I'd like every entry returned exactly as it is, with the images left out.
───── DATA FOR THIS EXERCISE ─────
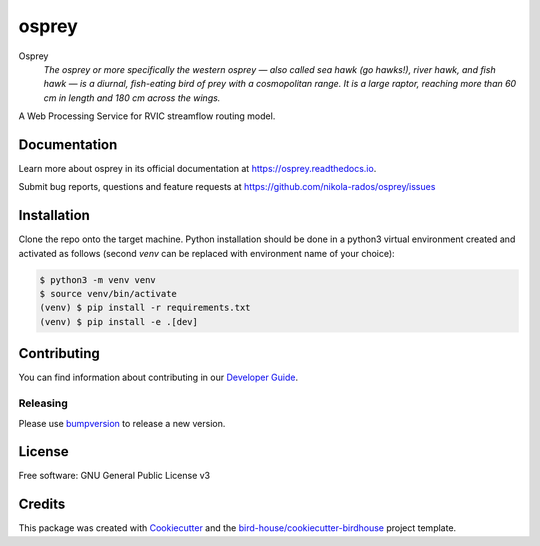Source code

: osprey
===============================

.. image:: https://img.shields.io/badge/docs-latest-brightgreen.svg
   :target: http://osprey.readthedocs.io/en/latest/?badge=latest
   :alt: Documentation Status

.. image:: https://github.com/pacificclimate/osprey/workflows/Docker%20Publishing/badge.svg
   :target: https://github.com/pacificclimate/osprey
   :alt: Docker Publishing

.. image:: https://github.com/pacificclimate/osprey/workflows/Python%20CI/badge.svg
   :target: https://github.com/pacificclimate/osprey
   :alt: Python CI

.. image:: https://img.shields.io/github/license/nikola-rados/osprey.svg
    :target: https://github.com/nikola-rados/osprey/blob/master/LICENSE.txt
    :alt: GitHub license

.. image:: https://badges.gitter.im/bird-house/birdhouse.svg
    :target: https://gitter.im/bird-house/birdhouse?utm_source=badge&utm_medium=badge&utm_campaign=pr-badge&utm_content=badge
    :alt: Join the chat at https://gitter.im/bird-house/birdhouse


Osprey
  *The osprey or more specifically the western osprey — also called sea hawk (go hawks!), river hawk, and fish hawk — is a diurnal, fish-eating bird of prey with a cosmopolitan range. It is a large raptor, reaching more than 60 cm in length and 180 cm across the wings.*

A Web Processing Service for RVIC streamflow routing model.

Documentation
-------------

Learn more about osprey in its official documentation at
https://osprey.readthedocs.io.

Submit bug reports, questions and feature requests at
https://github.com/nikola-rados/osprey/issues

Installation
------------

Clone the repo onto the target machine. Python installation should be done in a python3 virtual environment created
and activated as follows (second `venv` can be replaced with environment name of your choice):

.. code:: bash

   $ python3 -m venv venv
   $ source venv/bin/activate
   (venv) $ pip install -r requirements.txt
   (venv) $ pip install -e .[dev]


Contributing
------------

You can find information about contributing in our `Developer Guide`_.

Releasing
^^^^^^^^^

Please use bumpversion_ to release a new version.

License
-------

Free software: GNU General Public License v3

Credits
-------

This package was created with Cookiecutter_ and the `bird-house/cookiecutter-birdhouse`_ project template.

.. _Cookiecutter: https://github.com/audreyr/cookiecutter
.. _`bird-house/cookiecutter-birdhouse`: https://github.com/bird-house/cookiecutter-birdhouse
.. _`Developer Guide`: https://osprey.readthedocs.io/en/latest/dev_guide.html
.. _bumpversion: https://osprey.readthedocs.io/en/latest/dev_guide.html#bump-a-new-version
.. _`parameters.py issue`: https://github.com/UW-Hydro/RVIC/issues/130
.. _`share.py issue`: https://github.com/UW-Hydro/RVIC/issues/96
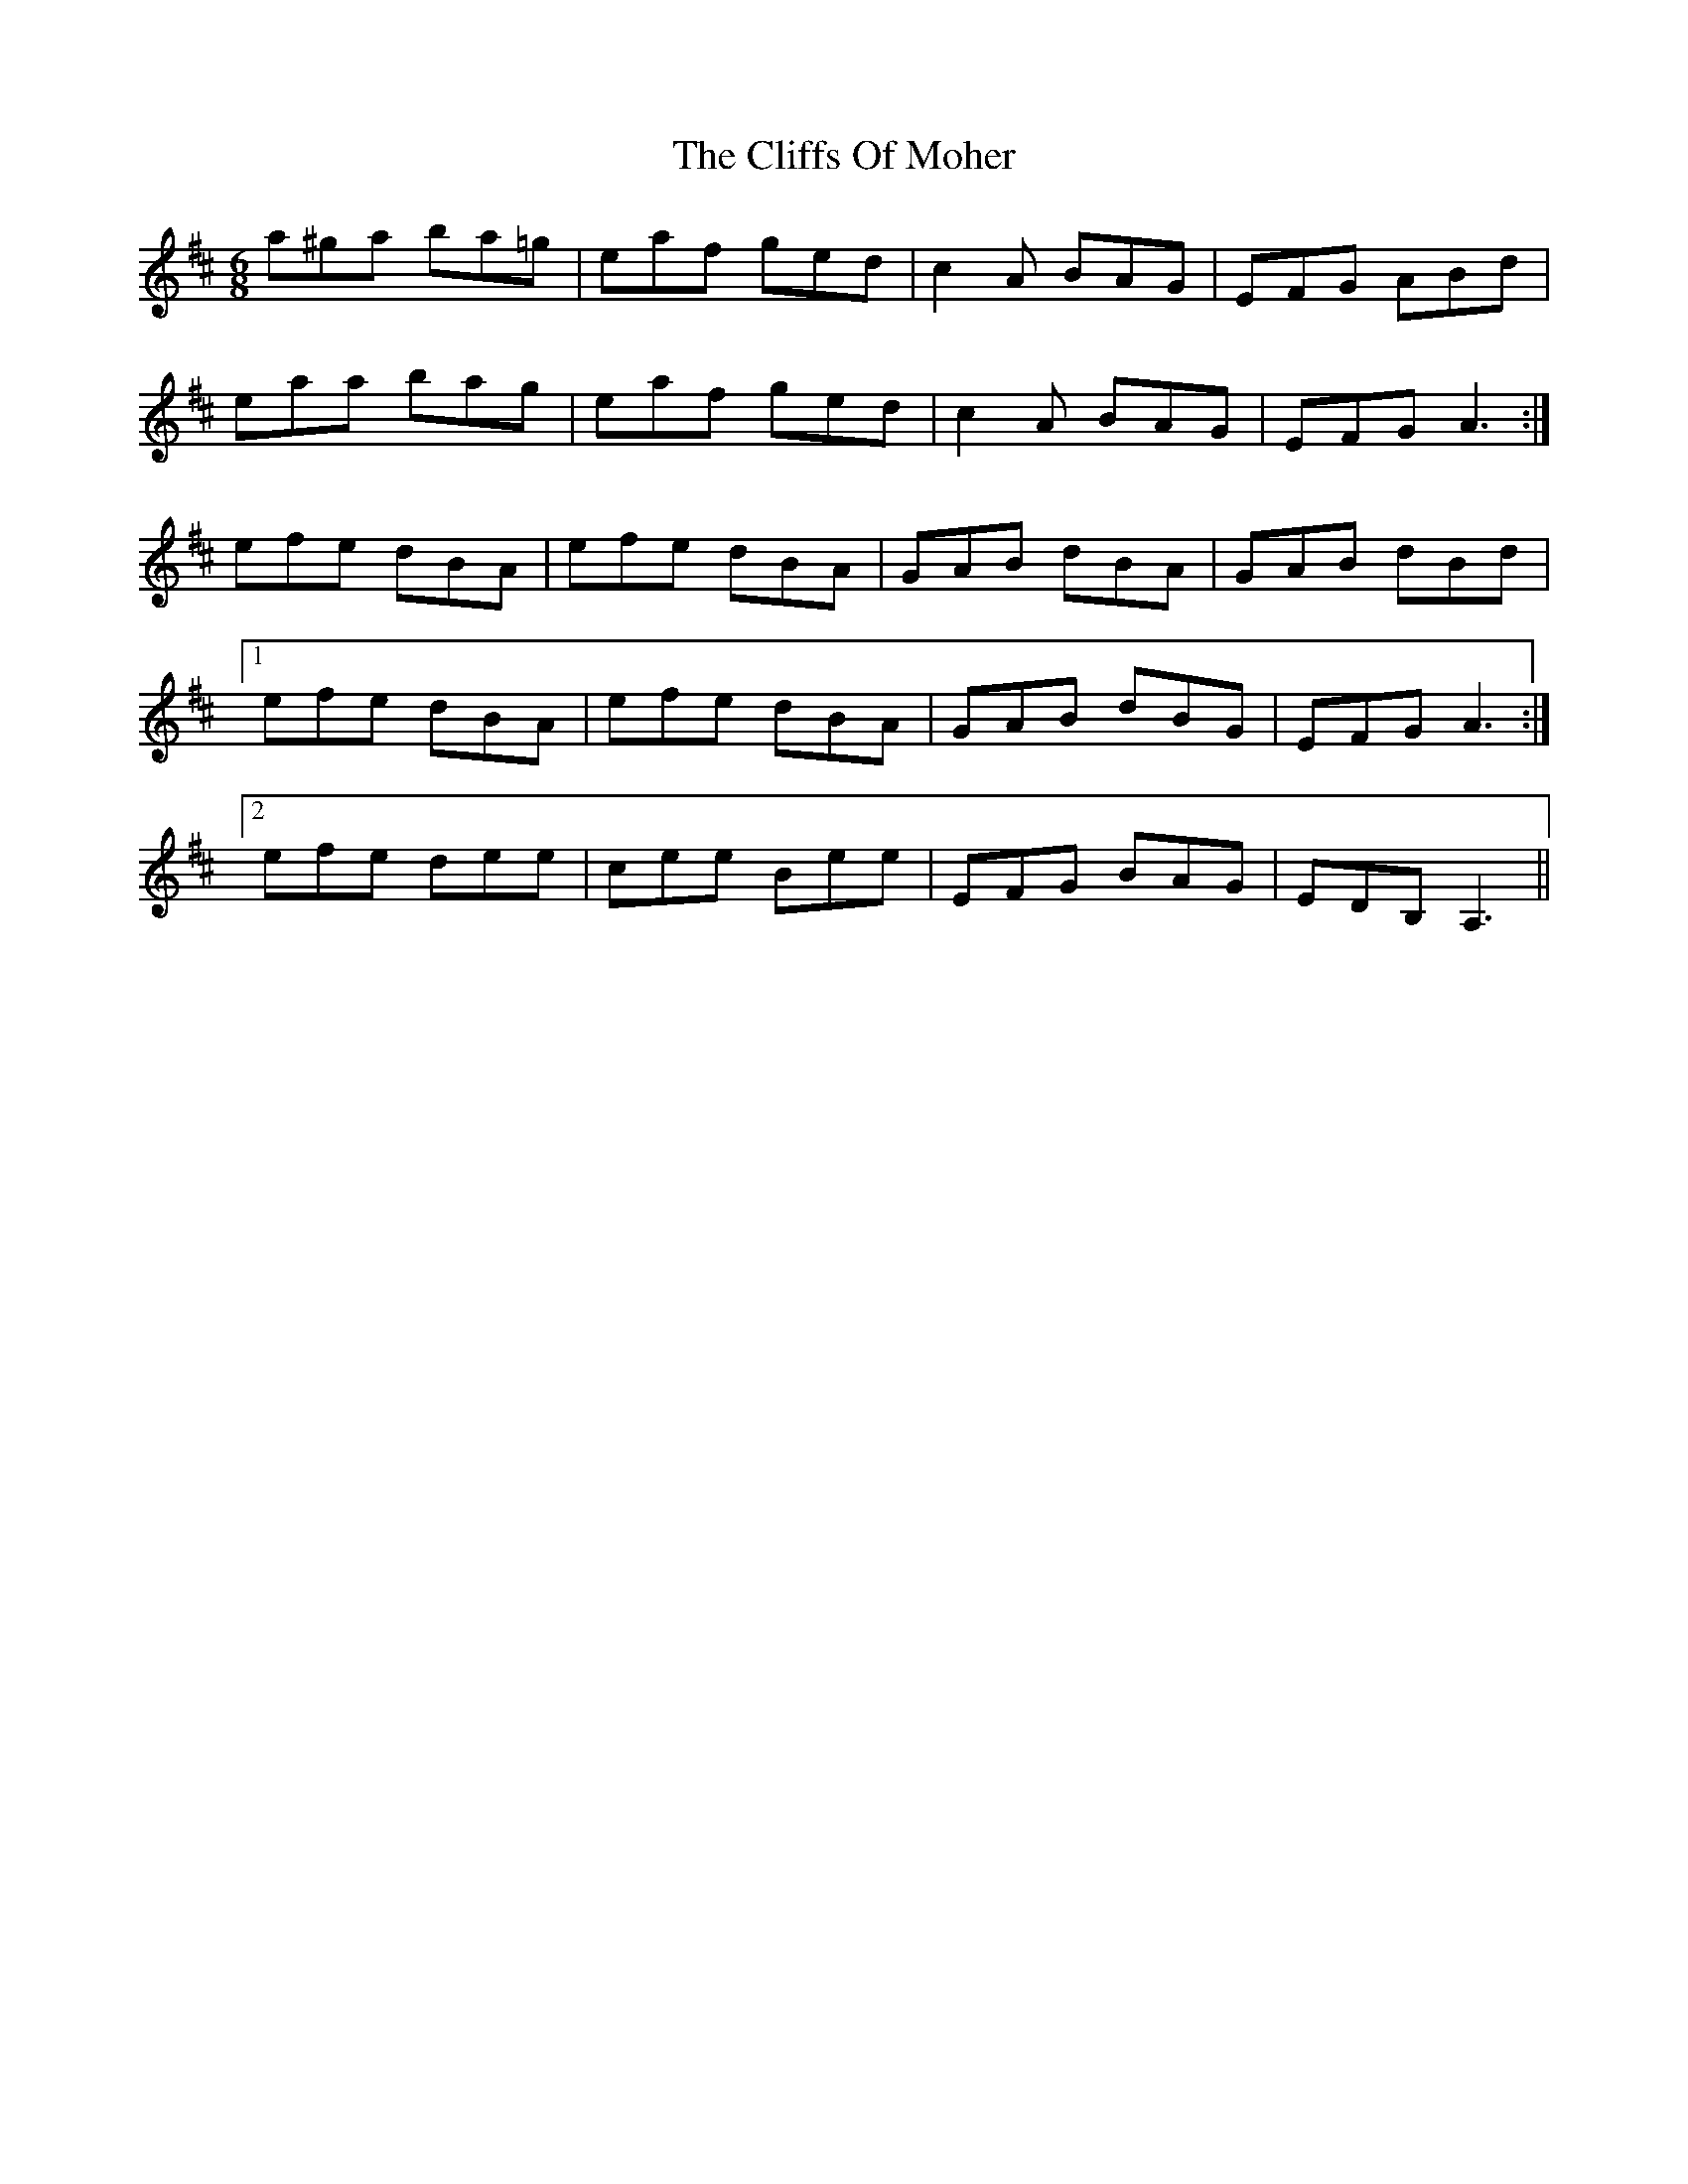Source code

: X: 7346
T: Cliffs Of Moher, The
R: jig
M: 6/8
K: Edorian
a^ga ba=g|eaf ged|c2A BAG|EFG ABd|
eaa bag|eaf ged|c2A BAG|EFGA3:|
efe dBA|efe dBA|GAB dBA|GAB dBd|
[1efe dBA|efe dBA|GAB dBG|EFGA3:|
[2 efe dee|cee Bee|EFG BAG|EDB, A,3||

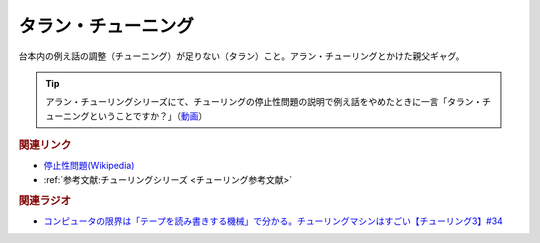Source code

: タラン・チューニング
==========================================
.. glossary::
    タラン・チューニング : た

台本内の例え話の調整（チューニング）が足りない（タラン）こと。アラン・チューリングとかけた親父ギャグ。

.. tip:: 
  アラン・チューリングシリーズにて、チューリングの停止性問題の説明で例え話をやめたときに一言「タラン・チューニングということですか？」（`動画 <https://www.youtube.com/watch?v=_slVM-J7t-0&t=2049s>`_）

.. rubric:: 関連リンク
* `停止性問題(Wikipedia) <https://ja.wikipedia.org/wiki/停止性問題>`_ 
* :ref:`参考文献:チューリングシリーズ <チューリング参考文献>`

.. rubric:: 関連ラジオ
* `コンピュータの限界は「テープを読み書きする機械」で分かる。チューリングマシンはすごい【チューリング3】#34`_

.. _コンピュータの限界は「テープを読み書きする機械」で分かる。チューリングマシンはすごい【チューリング3】#34: https://www.youtube.com/watch?v=_slVM-J7t-0
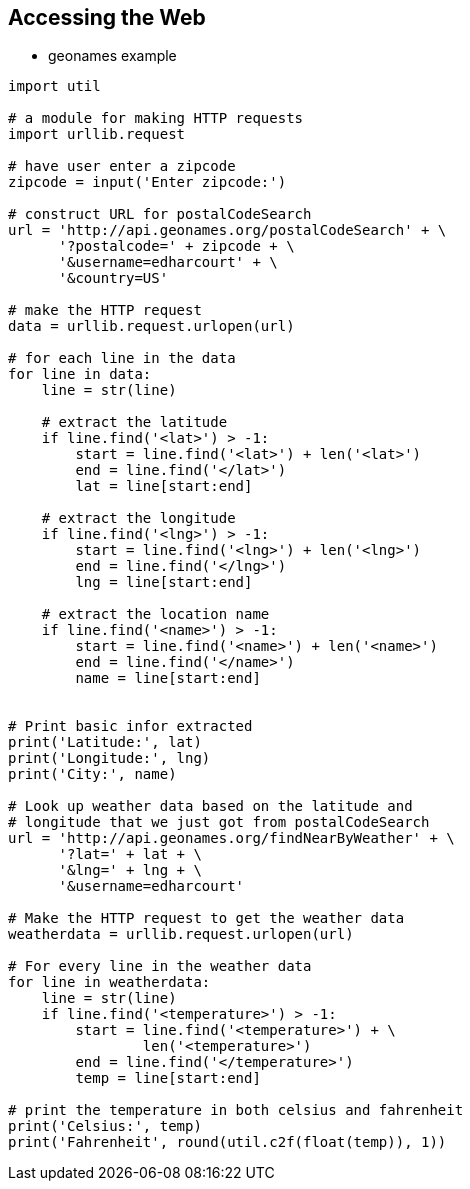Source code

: == Accessing the Web

- geonames example

[source,python,numbered]
----
import util

# a module for making HTTP requests
import urllib.request

# have user enter a zipcode
zipcode = input('Enter zipcode:')

# construct URL for postalCodeSearch
url = 'http://api.geonames.org/postalCodeSearch' + \
      '?postalcode=' + zipcode + \
      '&username=edharcourt' + \
      '&country=US'

# make the HTTP request
data = urllib.request.urlopen(url)

# for each line in the data
for line in data:
    line = str(line)

    # extract the latitude
    if line.find('<lat>') > -1:
        start = line.find('<lat>') + len('<lat>')
        end = line.find('</lat>')
        lat = line[start:end]

    # extract the longitude
    if line.find('<lng>') > -1:
        start = line.find('<lng>') + len('<lng>')
        end = line.find('</lng>')
        lng = line[start:end]

    # extract the location name
    if line.find('<name>') > -1:
        start = line.find('<name>') + len('<name>')
        end = line.find('</name>')
        name = line[start:end]


# Print basic infor extracted
print('Latitude:', lat)
print('Longitude:', lng)
print('City:', name)

# Look up weather data based on the latitude and
# longitude that we just got from postalCodeSearch
url = 'http://api.geonames.org/findNearByWeather' + \
      '?lat=' + lat + \
      '&lng=' + lng + \
      '&username=edharcourt'

# Make the HTTP request to get the weather data
weatherdata = urllib.request.urlopen(url)

# For every line in the weather data
for line in weatherdata:
    line = str(line)
    if line.find('<temperature>') > -1:
        start = line.find('<temperature>') + \
                len('<temperature>')
        end = line.find('</temperature>')
        temp = line[start:end]

# print the temperature in both celsius and fahrenheit
print('Celsius:', temp)
print('Fahrenheit', round(util.c2f(float(temp)), 1))
----


─────
__YOUR SOLUTION__
Source code

: osprey
===============================

.. image:: https://img.shields.io/badge/docs-latest-brightgreen.svg
   :target: http://osprey.readthedocs.io/en/latest/?badge=latest
   :alt: Documentation Status

.. image:: https://github.com/pacificclimate/osprey/workflows/Docker%20Publishing/badge.svg
   :target: https://github.com/pacificclimate/osprey
   :alt: Docker Publishing

.. image:: https://github.com/pacificclimate/osprey/workflows/Python%20CI/badge.svg
   :target: https://github.com/pacificclimate/osprey
   :alt: Python CI

.. image:: https://img.shields.io/github/license/nikola-rados/osprey.svg
    :target: https://github.com/nikola-rados/osprey/blob/master/LICENSE.txt
    :alt: GitHub license

.. image:: https://badges.gitter.im/bird-house/birdhouse.svg
    :target: https://gitter.im/bird-house/birdhouse?utm_source=badge&utm_medium=badge&utm_campaign=pr-badge&utm_content=badge
    :alt: Join the chat at https://gitter.im/bird-house/birdhouse


Osprey
  *The osprey or more specifically the western osprey — also called sea hawk (go hawks!), river hawk, and fish hawk — is a diurnal, fish-eating bird of prey with a cosmopolitan range. It is a large raptor, reaching more than 60 cm in length and 180 cm across the wings.*

A Web Processing Service for RVIC streamflow routing model.

Documentation
-------------

Learn more about osprey in its official documentation at
https://osprey.readthedocs.io.

Submit bug reports, questions and feature requests at
https://github.com/nikola-rados/osprey/issues

Installation
------------

Clone the repo onto the target machine. Python installation should be done in a python3 virtual environment created
and activated as follows (second `venv` can be replaced with environment name of your choice):

.. code:: bash

   $ python3 -m venv venv
   $ source venv/bin/activate
   (venv) $ pip install -r requirements.txt
   (venv) $ pip install -e .[dev]


Contributing
------------

You can find information about contributing in our `Developer Guide`_.

Releasing
^^^^^^^^^

Please use bumpversion_ to release a new version.

License
-------

Free software: GNU General Public License v3

Credits
-------

This package was created with Cookiecutter_ and the `bird-house/cookiecutter-birdhouse`_ project template.

.. _Cookiecutter: https://github.com/audreyr/cookiecutter
.. _`bird-house/cookiecutter-birdhouse`: https://github.com/bird-house/cookiecutter-birdhouse
.. _`Developer Guide`: https://osprey.readthedocs.io/en/latest/dev_guide.html
.. _bumpversion: https://osprey.readthedocs.io/en/latest/dev_guide.html#bump-a-new-version
.. _`parameters.py issue`: https://github.com/UW-Hydro/RVIC/issues/130
.. _`share.py issue`: https://github.com/UW-Hydro/RVIC/issues/96
Source code

: X: 7346
T: Cliffs Of Moher, The
R: jig
M: 6/8
K: Edorian
a^ga ba=g|eaf ged|c2A BAG|EFG ABd|
eaa bag|eaf ged|c2A BAG|EFGA3:|
efe dBA|efe dBA|GAB dBA|GAB dBd|
[1efe dBA|efe dBA|GAB dBG|EFGA3:|
[2 efe dee|cee Bee|EFG BAG|EDB, A,3||

Source code

: タラン・チューニング
==========================================
.. glossary::
    タラン・チューニング : た

台本内の例え話の調整（チューニング）が足りない（タラン）こと。アラン・チューリングとかけた親父ギャグ。

.. tip:: 
  アラン・チューリングシリーズにて、チューリングの停止性問題の説明で例え話をやめたときに一言「タラン・チューニングということですか？」（`動画 <https://www.youtube.com/watch?v=_slVM-J7t-0&t=2049s>`_）

.. rubric:: 関連リンク
* `停止性問題(Wikipedia) <https://ja.wikipedia.org/wiki/停止性問題>`_ 
* :ref:`参考文献:チューリングシリーズ <チューリング参考文献>`

.. rubric:: 関連ラジオ
* `コンピュータの限界は「テープを読み書きする機械」で分かる。チューリングマシンはすごい【チューリング3】#34`_

.. _コンピュータの限界は「テープを読み書きする機械」で分かる。チューリングマシンはすごい【チューリング3】#34: https://www.youtube.com/watch?v=_slVM-J7t-0
Source code

: == Accessing the Web

- geonames example

[source,python,numbered]
----
import util

# a module for making HTTP requests
import urllib.request

# have user enter a zipcode
zipcode = input('Enter zipcode:')

# construct URL for postalCodeSearch
url = 'http://api.geonames.org/postalCodeSearch' + \
      '?postalcode=' + zipcode + \
      '&username=edharcourt' + \
      '&country=US'

# make the HTTP request
data = urllib.request.urlopen(url)

# for each line in the data
for line in data:
    line = str(line)

    # extract the latitude
    if line.find('<lat>') > -1:
        start = line.find('<lat>') + len('<lat>')
        end = line.find('</lat>')
        lat = line[start:end]

    # extract the longitude
    if line.find('<lng>') > -1:
        start = line.find('<lng>') + len('<lng>')
        end = line.find('</lng>')
        lng = line[start:end]

    # extract the location name
    if line.find('<name>') > -1:
        start = line.find('<name>') + len('<name>')
        end = line.find('</name>')
        name = line[start:end]


# Print basic infor extracted
print('Latitude:', lat)
print('Longitude:', lng)
print('City:', name)

# Look up weather data based on the latitude and
# longitude that we just got from postalCodeSearch
url = 'http://api.geonames.org/findNearByWeather' + \
      '?lat=' + lat + \
      '&lng=' + lng + \
      '&username=edharcourt'

# Make the HTTP request to get the weather data
weatherdata = urllib.request.urlopen(url)

# For every line in the weather data
for line in weatherdata:
    line = str(line)
    if line.find('<temperature>') > -1:
        start = line.find('<temperature>') + \
                len('<temperature>')
        end = line.find('</temperature>')
        temp = line[start:end]

# print the temperature in both celsius and fahrenheit
print('Celsius:', temp)
print('Fahrenheit', round(util.c2f(float(temp)), 1))
----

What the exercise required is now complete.